Liquefaction has been reported in Petobo village in Palu, with black mud rising up to five metres and reportedly burying one hundred people alive. Liquefaction has also been reported in south Palu, Biromaru (Sigi district) and Sidera village (Sigi district). Landslides from Toboli to Palu have been reported.
A 15-year old girl is rescued from the rubble of her house in central Sulawesi on 30 September 2018. Credit: UNICEF/@Arimacswilander
The earthquake and tsunami destroyed vital infrastructure including roads and bridges, and damaged the main Palu airport, and there have been numerous land and mudslides, leaving many affected communities cut off. This is severely hampering the delivery of relief, and as such the Government has requested the international community to provide logistical support to augment response and ensure aid gets to all those in need.
The Government and humanitarian agencies are working tirelessly to try and deliver life-saving aid. But the needs are vast, and people urgently require shelter, clean water, food, fuel, emergency medical care and psychosocial support. Water remains the main issue as most of water supply infrastructure has been damaged. Government offices are using water trucks, but these are not sufficient for the needs of those affected by the disaster.

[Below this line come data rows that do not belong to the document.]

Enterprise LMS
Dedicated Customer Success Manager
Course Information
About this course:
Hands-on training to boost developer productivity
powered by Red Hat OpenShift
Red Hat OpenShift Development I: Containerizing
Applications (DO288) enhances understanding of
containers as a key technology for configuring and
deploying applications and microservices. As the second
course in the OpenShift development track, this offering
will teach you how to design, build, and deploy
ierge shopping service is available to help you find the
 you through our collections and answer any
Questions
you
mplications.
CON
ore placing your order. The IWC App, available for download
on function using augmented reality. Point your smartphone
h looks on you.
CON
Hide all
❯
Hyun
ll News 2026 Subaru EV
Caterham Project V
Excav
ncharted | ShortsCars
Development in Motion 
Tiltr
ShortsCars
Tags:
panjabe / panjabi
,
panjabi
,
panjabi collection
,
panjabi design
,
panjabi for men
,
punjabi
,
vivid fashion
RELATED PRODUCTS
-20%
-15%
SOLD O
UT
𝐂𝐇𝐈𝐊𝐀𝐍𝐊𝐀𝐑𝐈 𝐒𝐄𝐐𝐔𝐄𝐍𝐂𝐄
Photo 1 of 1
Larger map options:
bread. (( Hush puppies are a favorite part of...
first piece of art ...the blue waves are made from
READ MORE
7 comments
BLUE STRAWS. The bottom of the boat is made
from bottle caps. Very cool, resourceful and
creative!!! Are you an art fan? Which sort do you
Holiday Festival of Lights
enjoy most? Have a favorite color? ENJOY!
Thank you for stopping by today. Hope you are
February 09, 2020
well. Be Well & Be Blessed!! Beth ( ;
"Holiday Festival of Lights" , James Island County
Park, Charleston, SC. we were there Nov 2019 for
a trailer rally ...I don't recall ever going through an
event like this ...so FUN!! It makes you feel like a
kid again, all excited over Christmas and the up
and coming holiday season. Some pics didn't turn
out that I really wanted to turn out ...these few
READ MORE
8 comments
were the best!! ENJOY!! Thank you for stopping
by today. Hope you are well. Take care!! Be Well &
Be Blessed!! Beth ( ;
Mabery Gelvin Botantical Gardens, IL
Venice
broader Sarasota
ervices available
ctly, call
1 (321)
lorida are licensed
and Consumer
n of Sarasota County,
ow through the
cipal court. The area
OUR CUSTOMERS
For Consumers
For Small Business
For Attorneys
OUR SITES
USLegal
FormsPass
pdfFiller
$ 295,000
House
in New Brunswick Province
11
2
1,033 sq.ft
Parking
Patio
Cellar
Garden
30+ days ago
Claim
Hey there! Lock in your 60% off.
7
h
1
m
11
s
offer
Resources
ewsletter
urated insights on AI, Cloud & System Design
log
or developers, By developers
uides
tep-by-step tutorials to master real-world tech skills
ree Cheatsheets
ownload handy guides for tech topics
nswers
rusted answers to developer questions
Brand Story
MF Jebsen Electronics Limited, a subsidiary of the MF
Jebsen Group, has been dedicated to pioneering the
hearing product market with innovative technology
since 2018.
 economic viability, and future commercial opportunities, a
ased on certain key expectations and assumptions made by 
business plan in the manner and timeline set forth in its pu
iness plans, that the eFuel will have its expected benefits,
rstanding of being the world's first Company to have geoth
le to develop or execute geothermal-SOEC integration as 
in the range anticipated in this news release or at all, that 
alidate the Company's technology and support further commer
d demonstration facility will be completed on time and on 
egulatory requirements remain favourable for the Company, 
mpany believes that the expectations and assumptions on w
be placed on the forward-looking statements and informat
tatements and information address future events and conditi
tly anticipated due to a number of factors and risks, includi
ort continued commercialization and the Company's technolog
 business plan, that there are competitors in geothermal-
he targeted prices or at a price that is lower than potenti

Through its Regional Office for Asia and the Pacific (ROAP) OCHA is providing technical support including data collection and analysis, needs assessment and information management (see OCHA's latest Infographics).
The Government of Indonesia has significant experience and capacity to manage natural disasters and its agencies are coordinating the response and gathering information on the earthquake’s impact. Since the disaster happened, humanitarian agencies have been in close communication with the Government and stand ready to provide whatever support may be required. Humanitarian actors, including the Red Cross, NGOs and UN agencies, are already on the ground or en route to the affected areas to provide assistance and to conduct assessments to better understand the immediate needs. Yesterday, the Government of Indonesia welcomed specific offers of international assistance that are in line with identified humanitarian needs on the ground.
Established in 2005 as the UN’s global emergency response fund, CERF pools contributions from donors around the world into a single fund allowing humanitarian responders to deliver life-saving assistance whenever and wherever crises hit. CERF has a US$1 billion annual funding target and is fully unearmarked to ensure funds go to meet the most urgent, life-saving needs.
"Nothing is more important from the point of view of the coordination of humanitarian aid than to have a Fund that represents a meaningful volume of the assistance and that allows you to establish system-wide priorities in an effective way", said UN Secretary-General at the Central Emergency Response Fund: A Fund For All by All event in the margins of the UN General Assembly. "This is what the CERF can do."